First, the article in WSJ opened my eye to the fact that good inexpensive mechanical watches are still being made. Of the three watches in the article, both the looks and Seiko's reputation (an older watch making company than Rolex) made me chose it. For the money it was an experiment. I know there are lots of quartz watches for the same money but a mechanical watch at that price caught my imagination. Hanging over my desk is an old Bulova and a Lord Elgin, both from the fifties. I keep them because I'm not sure anyone else would want them. Certainly not big buck haut horology by today's standards.
When I got the $80 Seiko a sticker on the watch band indicated that the original retail price was $200. This was obviously NOS clearance. I looked at the other Seiko offerings in this discount arena and selected this one because of the size. It actually gives me what my other field watch doesn't...the movement. The other watch is an Eddie Bauer quartz analog piece made in France...and found by me in the gutter by the side of the road. For me almost any watch worth saving so a new battery and strap and now it hangs over my desk with the Bulova and the Lord Elgin.
But the Seiko for me is a real watch...a mechanical watch. That it was made in Malaysia by people who work hard and don't get paid a fortune...well buying it also gave me a chance to show them my respect for their efforts.

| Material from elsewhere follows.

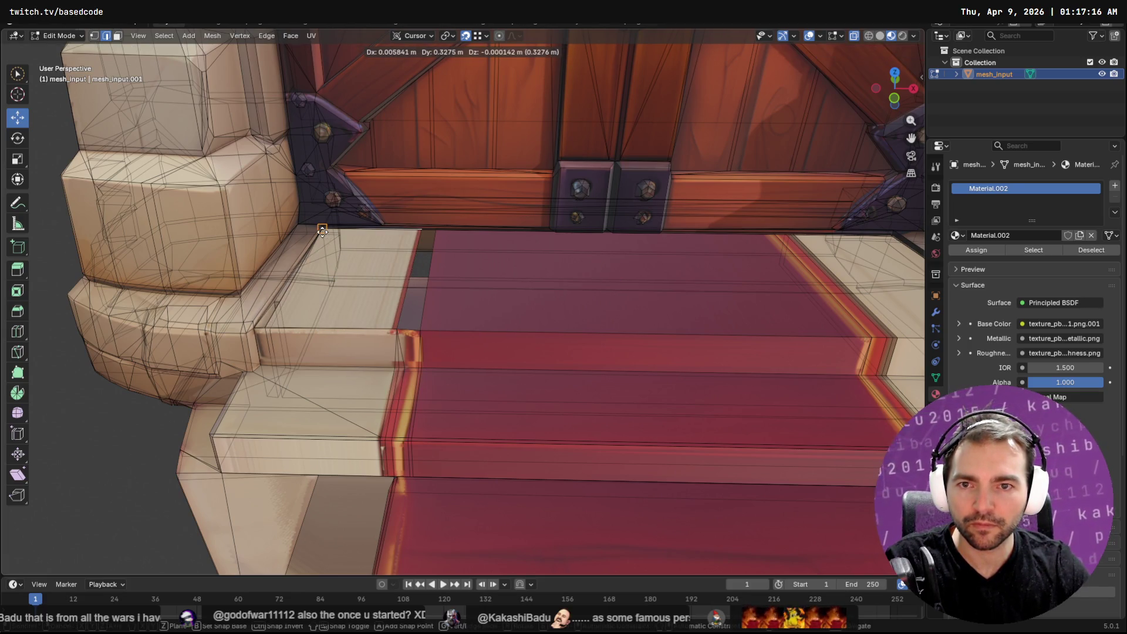
click(403, 324)
key(g)
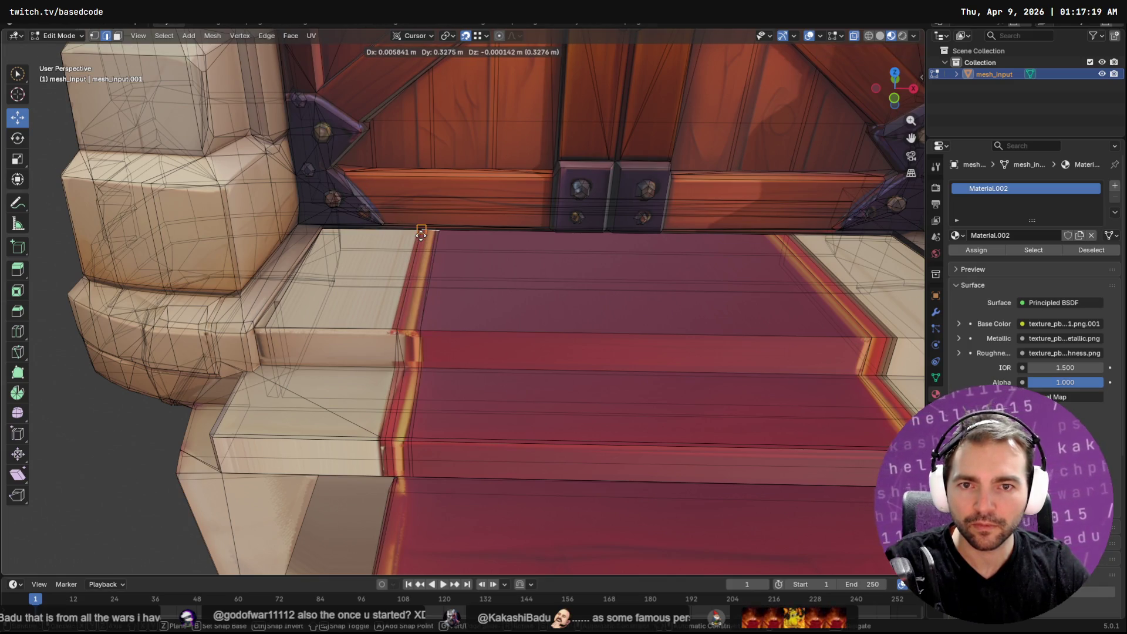
right_click(420, 230)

And one of the best things about it...it isn't worth enough to ever sell. (How I miss the two Rolexes that disappeared into a Porsche.) So here it is...keeping great time...a nice looking well made watch...and great value for the money. At night it sits by the bed, the luminous hands and markers glowing in the dark just incase I need to know what time it is. On my wrist is one of my two Rolexes from the 1960s...the luminous material long since dead.